The maker of high-end exercise equipment cut approximately 500 jobs, or about 12 percent of its workforce, Peloton said Thursday.

Peloton Interactive Inc. said it’s completed the vast majority of a restructuring plan begun in February. That plan included a new chief executive and a smaller store base.

“The changes we have made, combined with the performance of the business, are moving us closer to our fiscal year-end goal of break-even cash flow, with a renewed focus on growth,” said CEO and President Barry McCarthy.

Peloton experienced incredible sales growth during the height of the coronavirus pandemic. The New York-based company’s share price multiplied by more than five times in 2020 amid lockdowns that made its bikes and treadmills popular among customers who pay a monthly fee to participate in its interactive workouts.

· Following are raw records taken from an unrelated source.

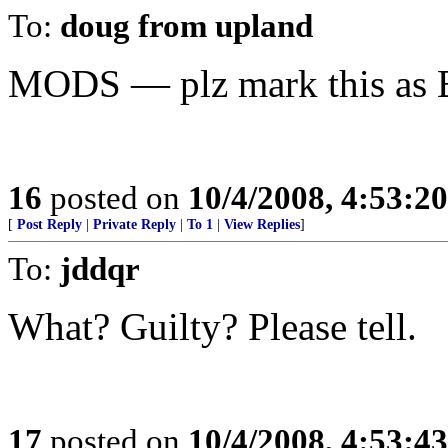
To:
doug from upland
MODS — plz mark this as 
16
posted on
10/4/2008, 4:53:2
[
Post Reply
|
Private Reply
|
To 1
|
View Replies
]
To:
jddqr
What? Guilty? Please tell.
17
posted on
10/4/2008, 4:53:4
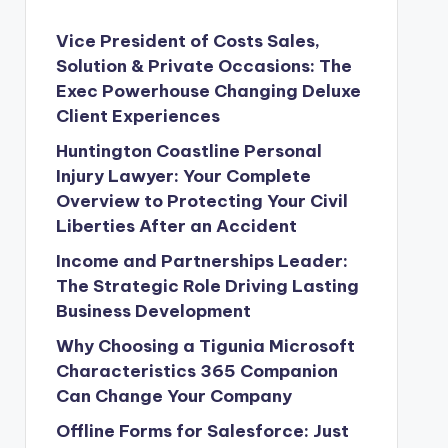
Vice President of Costs Sales,
Solution & Private Occasions: The
Exec Powerhouse Changing Deluxe
Client Experiences
Huntington Coastline Personal
Injury Lawyer: Your Complete
Overview to Protecting Your Civil
Liberties After an Accident
Income and Partnerships Leader:
The Strategic Role Driving Lasting
Business Development
Why Choosing a Tigunia Microsoft
Characteristics 365 Companion
Can Change Your Company
Offline Forms for Salesforce: Just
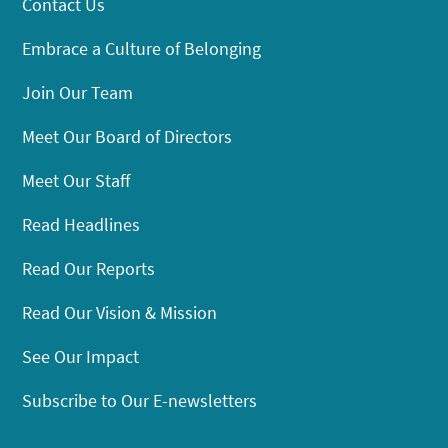
Contact Us
Embrace a Culture of Belonging
Join Our Team
Meet Our Board of Directors
Meet Our Staff
Read Headlines
Read Our Reports
Read Our Vision & Mission
See Our Impact
Subscribe to Our E-newsletters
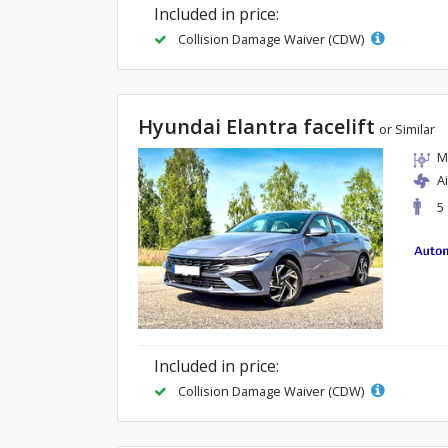
Included in price:
Collision Damage Waiver (CDW)
Hyundai Elantra facelift
or Similar
M
A
5
Included in price:
Collision Damage Waiver (CDW)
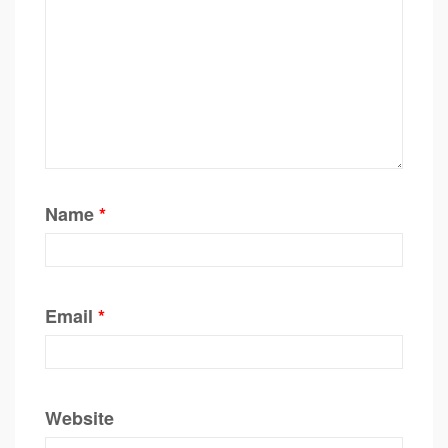
Name
*
Email
*
Website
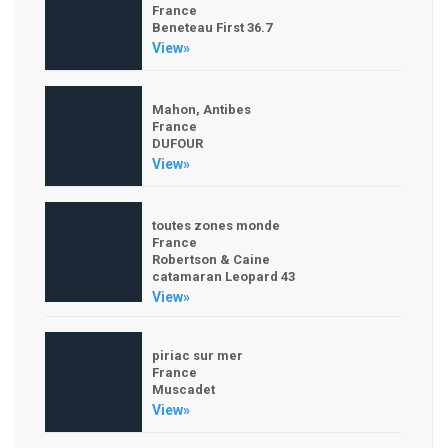
France
Beneteau First 36.7
View»
Mahon, Antibes
France
DUFOUR
View»
toutes zones monde
France
Robertson & Caine
catamaran Leopard 43
View»
piriac sur mer
France
Muscadet
View»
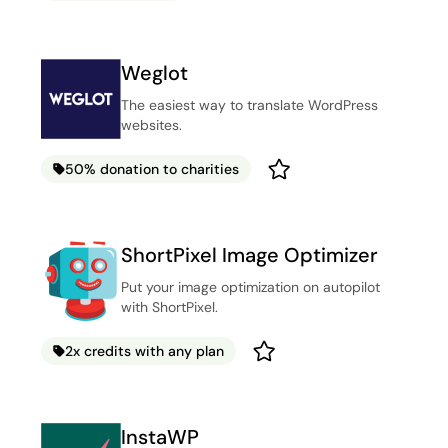
Weglot
The easiest way to translate WordPress
websites.
50% donation to charities
ShortPixel Image Optimizer
Put your image optimization on autopilot
with ShortPixel.
2x credits with any plan
InstaWP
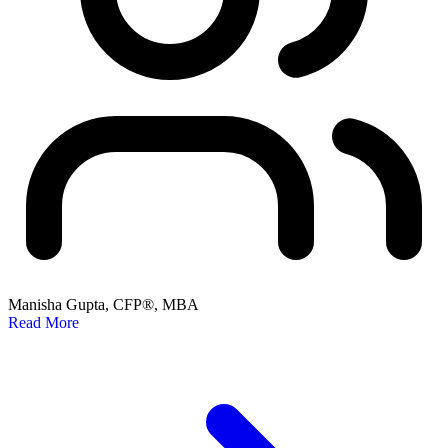
Manisha Gupta, CFP®, MBA
Read More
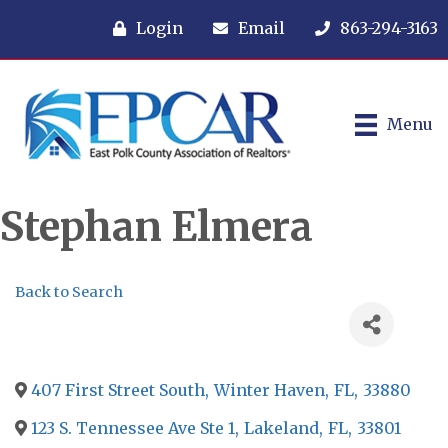
Login
Email
863-294-3163
Menu
Stephan Elmera
Back to Search
407 First Street South
,
Winter Haven
,
FL
,
33880
123 S. Tennessee Ave Ste 1
,
Lakeland
,
FL
,
33801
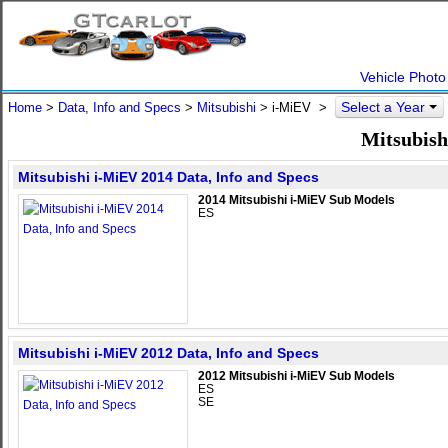
Vehicle Photo
Select a Year
Home
>
Data, Info and Specs
>
Mitsubishi
>
i-MiEV
>
Mitsubish
Mitsubishi i-MiEV 2014 Data, Info and Specs
2014 Mitsubishi i-MiEV Sub Models
ES
Mitsubishi i-MiEV 2012 Data, Info and Specs
2012 Mitsubishi i-MiEV Sub Models
ES
SE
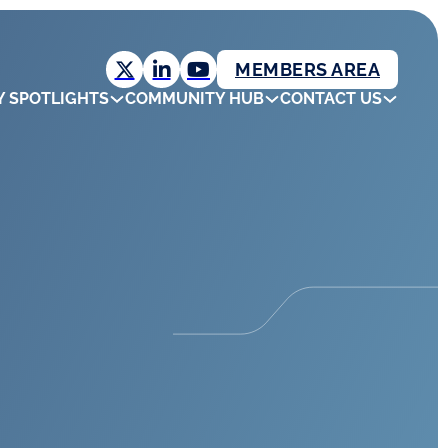
MEMBERS AREA
Y SPOTLIGHTS
COMMUNITY HUB
CONTACT US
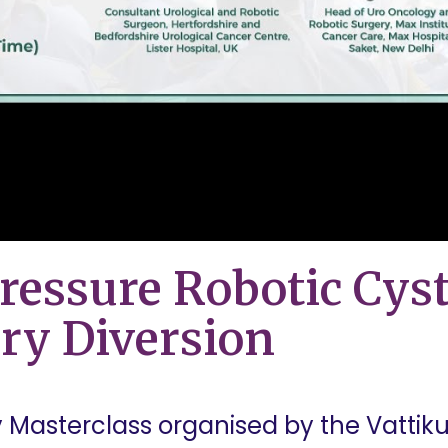
ressure Robotic Cys
ry Diversion
asterclass organised by the Vattiku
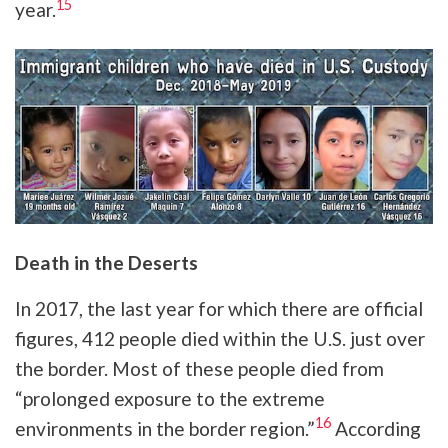
15
year.
Death in the Deserts
In 2017, the last year for which there are official
figures, 412 people died within the U.S. just over
the border. Most of these people died from
“prolonged exposure to the extreme
16
environments in the border region.”
According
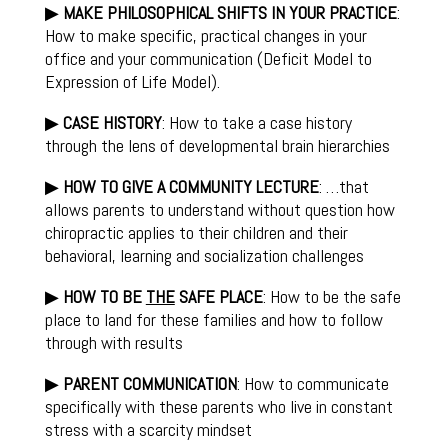
▶
MAKE PHILOSOPHICAL SHIFTS IN YOUR PRACTICE
:
How to make specific, practical changes in your
office and your communication (Deficit Model to
Expression of Life Model).
▶
CASE HISTORY
: How to take a case history
through the lens of developmental brain hierarchies
▶
HOW TO GIVE A COMMUNITY LECTURE
: …that
allows parents to understand without question how
chiropractic applies to their children and their
behavioral, learning and socialization challenges
▶
HOW TO BE
THE
SAFE PLACE
: How to be the safe
place to land for these families and how to follow
through with results
▶
PARENT COMMUNICATION
: How to communicate
specifically with these parents who live in constant
stress with a scarcity mindset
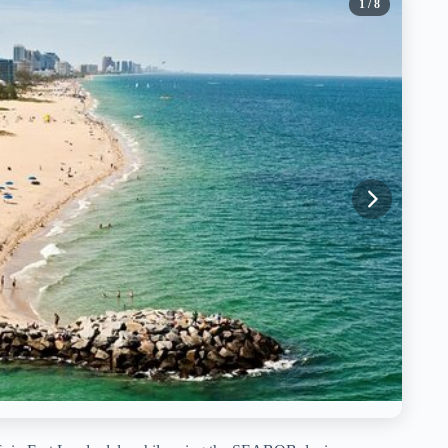
1
/ 8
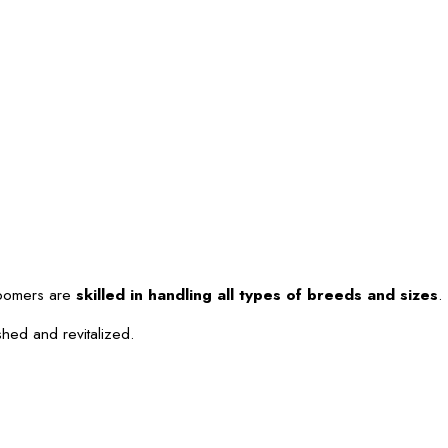
roomers are
skilled in handling all types of breeds and sizes
.
shed and revitalized.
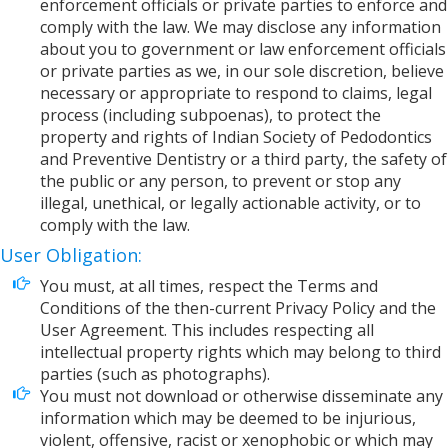
enforcement officials or private parties to enforce and
comply with the law. We may disclose any information
about you to government or law enforcement officials
or private parties as we, in our sole discretion, believe
necessary or appropriate to respond to claims, legal
process (including subpoenas), to protect the
property and rights of Indian Society of Pedodontics
and Preventive Dentistry or a third party, the safety of
the public or any person, to prevent or stop any
illegal, unethical, or legally actionable activity, or to
comply with the law.
User Obligation:
You must, at all times, respect the Terms and
Conditions of the then-current Privacy Policy and the
User Agreement. This includes respecting all
intellectual property rights which may belong to third
parties (such as photographs).
You must not download or otherwise disseminate any
information which may be deemed to be injurious,
violent, offensive, racist or xenophobic or which may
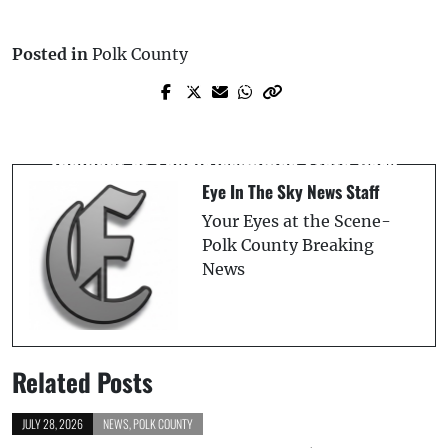
Posted in
Polk County
Prev Post
Next Post
Female Crossing US-19 on Wheelchair
Polk County Fire Rescue Clarifies
Fatally Struck: Florida Highway Patrol
Incident at Lake Kissimmee State Park
Reports
Eye In The Sky News Staff
Your Eyes at the Scene-
Polk County Breaking
News
Related Posts
JULY 28, 2026
NEWS
,
POLK COUNTY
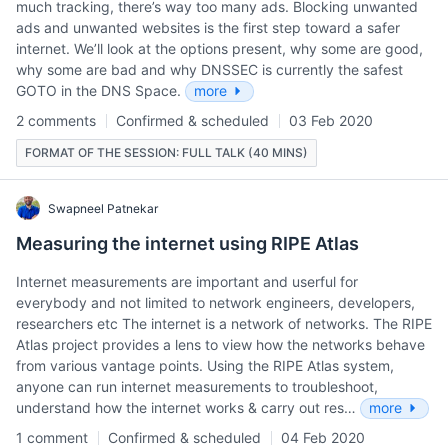
much tracking, there’s way too many ads. Blocking unwanted
ads and unwanted websites is the first step toward a safer
internet. We’ll look at the options present, why some are good,
why some are bad and why DNSSEC is currently the safest
GOTO in the DNS Space.
more
2 comments
Confirmed & scheduled
03 Feb 2020
FORMAT OF THE SESSION: FULL TALK (40 MINS)
Swapneel Patnekar
Measuring the internet using RIPE Atlas
Internet measurements are important and userful for
everybody and not limited to network engineers, developers,
researchers etc The internet is a network of networks. The RIPE
Atlas project provides a lens to view how the networks behave
from various vantage points. Using the RIPE Atlas system,
anyone can run internet measurements to troubleshoot,
understand how the internet works & carry out res…
more
1 comment
Confirmed & scheduled
04 Feb 2020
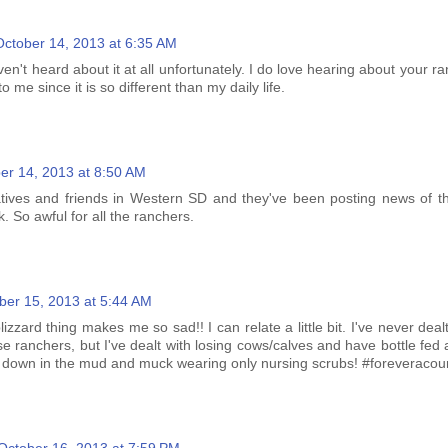
October 14, 2013 at 6:35 AM
aven't heard about it at all unfortunately. I do love hearing about your ra
to me since it is so different than my daily life.
er 14, 2013 at 8:50 AM
atives and friends in Western SD and they've been posting news of th
. So awful for all the ranchers.
ber 15, 2013 at 5:44 AM
zzard thing makes me so sad!! I can relate a little bit. I've never dealt
se ranchers, but I've dealt with losing cows/calves and have bottle fed
 down in the mud and muck wearing only nursing scrubs! #foreveracoun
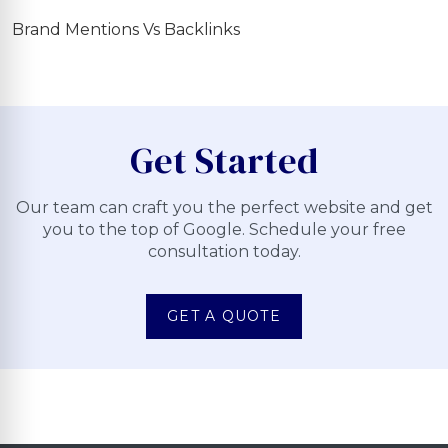
Brand Mentions Vs Backlinks
Get Started
Our team can craft you the perfect website and get
you to the top of Google. Schedule your free
consultation today.
GET A QUOTE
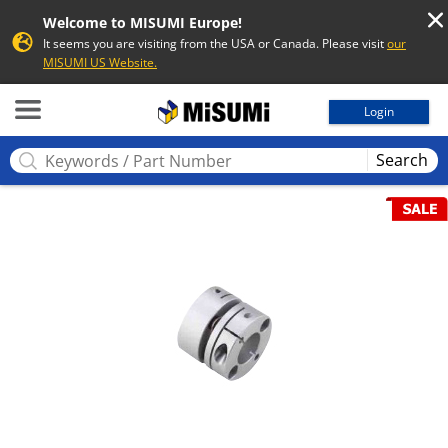
Welcome to MISUMI Europe!
It seems you are visiting from the USA or Canada. Please visit
our
MISUMI US Website.
MISUMI
Login
Search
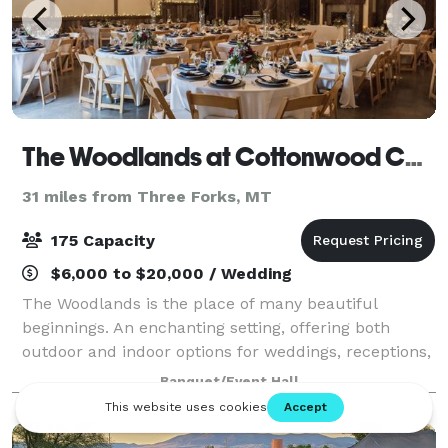
The Woodlands at Cottonwood Canyon
31 miles from Three Forks, MT
175 Capacity
$6,000 to $20,000 / Wedding
The Woodlands is the place of many beautiful
beginnings. An enchanting setting, offering both
outdoor and indoor options for weddings, receptions,
rehearsal dinners and gatherings of all kinds.
Banquet/Event Hall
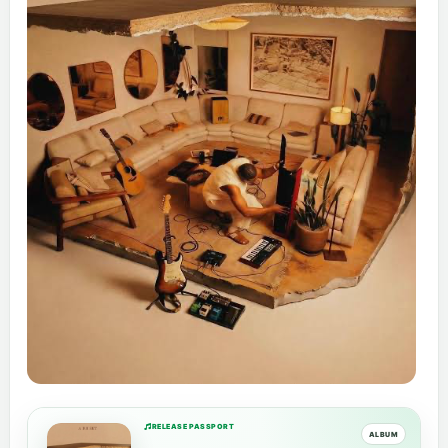
RELEASE PASSPORT
ALBUM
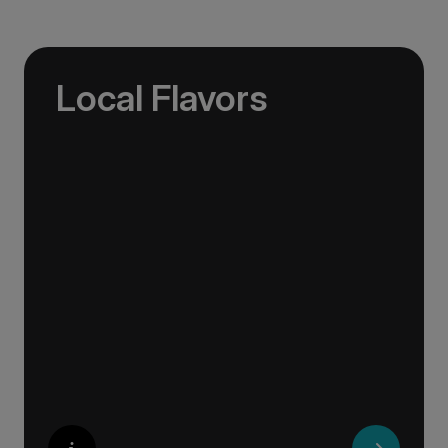
Local Flavors
Our ‘Your Choice’ excursions reveal there is
more to eating than just food. We will hear
tales of treats that turned the tide of history,
helped win wars and sealed people’s fate.
Whether it is mint tea in Marrakech, a
limoncello on the Amalfi Coast, or a paella in
Valencia, rest assured your tastebuds will be
tantalised. If it is true that the way to a
travelers heart is through their stomach, then
look no further.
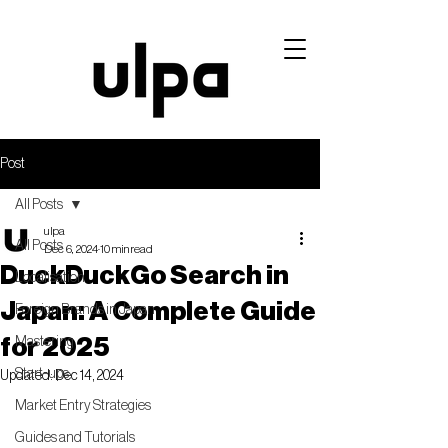
Post
All Posts
ulpa
All Posts
Dec 6, 2024
10 min read
DuckDuckGo Search in
Localisation
Japan: A Complete Guide
Foreign Brands in Japan
for 2025
Mastering
Start-ups
Updated:
Dec 14, 2024
Market Entry Strategies
Guides and Tutorials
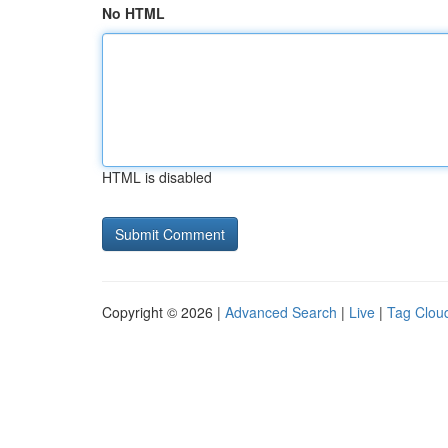
No HTML
HTML is disabled
Copyright © 2026 |
Advanced Search
|
Live
|
Tag Clou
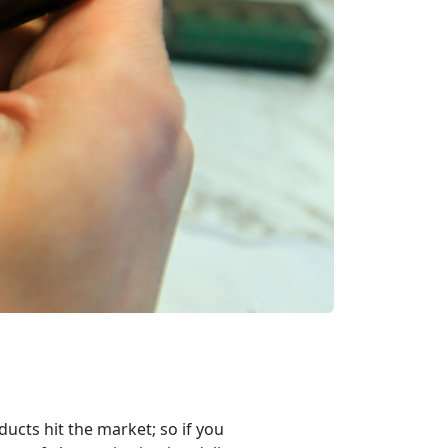
ucts hit the market; so if you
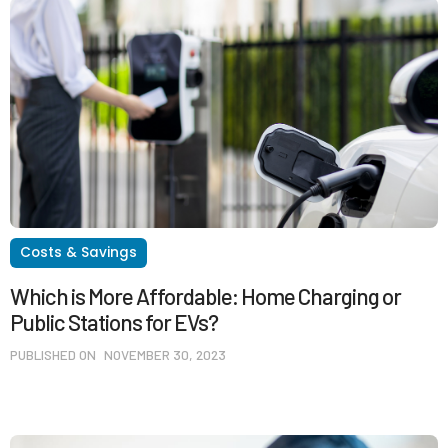
Costs & Savings
Which is More Affordable: Home Charging or
Public Stations for EVs?
PUBLISHED ON
NOVEMBER 30, 2023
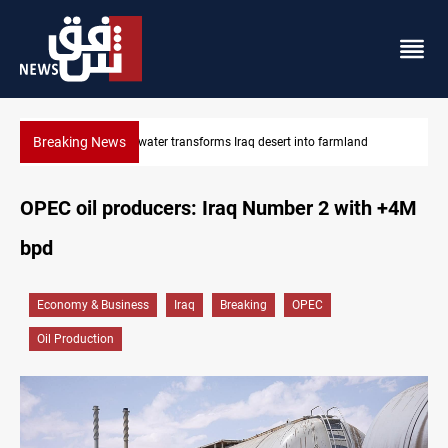
Breaking News
Erbil drug raid nets 5 kg of crystal meth
OPEC oil producers: Iraq Number 2 with +4M
bpd
Economy & Business
Iraq
Breaking
OPEC
Oil Production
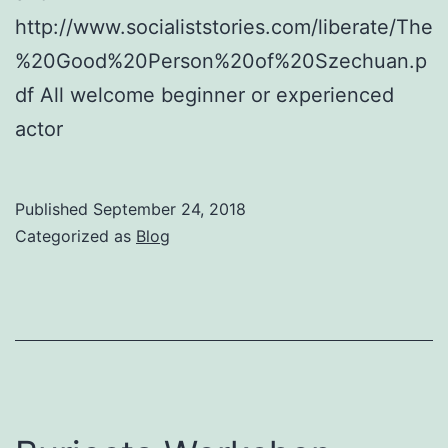
http://www.socialiststories.com/liberate/The
%20Good%20Person%20of%20Szechuan.p
df All welcome beginner or experienced
actor
Published
September 24, 2018
Categorized as
Blog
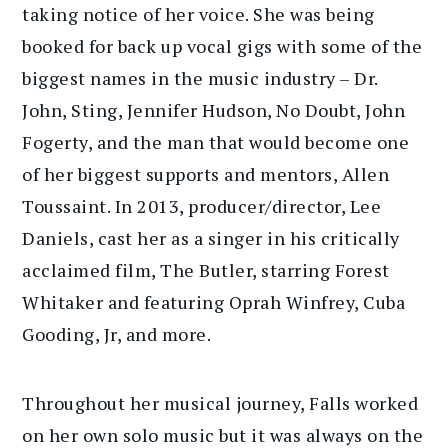
taking notice of her voice. She was being
booked for back up vocal gigs with some of the
biggest names in the music industry – Dr.
John, Sting, Jennifer Hudson, No Doubt, John
Fogerty, and the man that would become one
of her biggest supports and mentors, Allen
Toussaint. In 2013, producer/director, Lee
Daniels, cast her as a singer in his critically
acclaimed film, The Butler, starring Forest
Whitaker and featuring Oprah Winfrey, Cuba
Gooding, Jr, and more.
Throughout her musical journey, Falls worked
on her own solo music but it was always on the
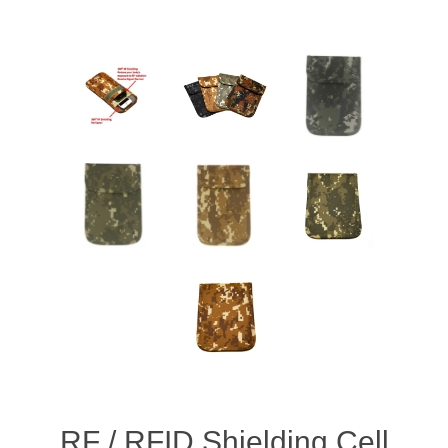
RF / RFID Shielding Cell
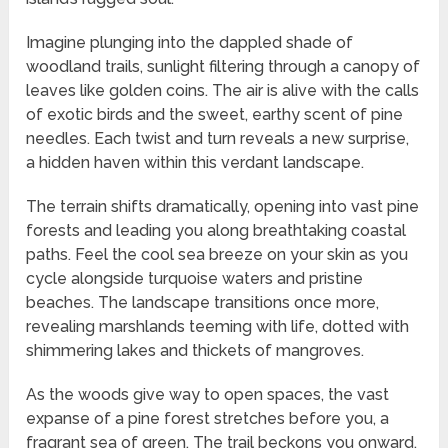
Imagine plunging into the dappled shade of
woodland trails, sunlight filtering through a canopy of
leaves like golden coins. The air is alive with the calls
of exotic birds and the sweet, earthy scent of pine
needles. Each twist and turn reveals a new surprise,
a hidden haven within this verdant landscape.
The terrain shifts dramatically, opening into vast pine
forests and leading you along breathtaking coastal
paths. Feel the cool sea breeze on your skin as you
cycle alongside turquoise waters and pristine
beaches. The landscape transitions once more,
revealing marshlands teeming with life, dotted with
shimmering lakes and thickets of mangroves.
As the woods give way to open spaces, the vast
expanse of a pine forest stretches before you, a
fragrant sea of green. The trail beckons you onward,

But sales began to slow last year as the distribution of vaccines drew many people out of their homes and back into gyms. Thursday’s statement followed Peloton’s August announcement that it would cut 784 jobs, close its North America distribution network and shift delivery work to third-party providers. A push is also being made to sell its equipment to consumers through retailers including Amazon and Dick’s Sporting Goods.

The company is working to return to profitability. In its fourth quarter, Peloton lost $1.24 billion, stung by restructuring and other charges. Revenue dropped from $936.9 million to $678.7 million. Its annual loss for the fiscal year totaled $2.8 billion.

Peloton shares added 34 cents to $8.83 Thursday. The stock is down about 75 percent since the start of the year.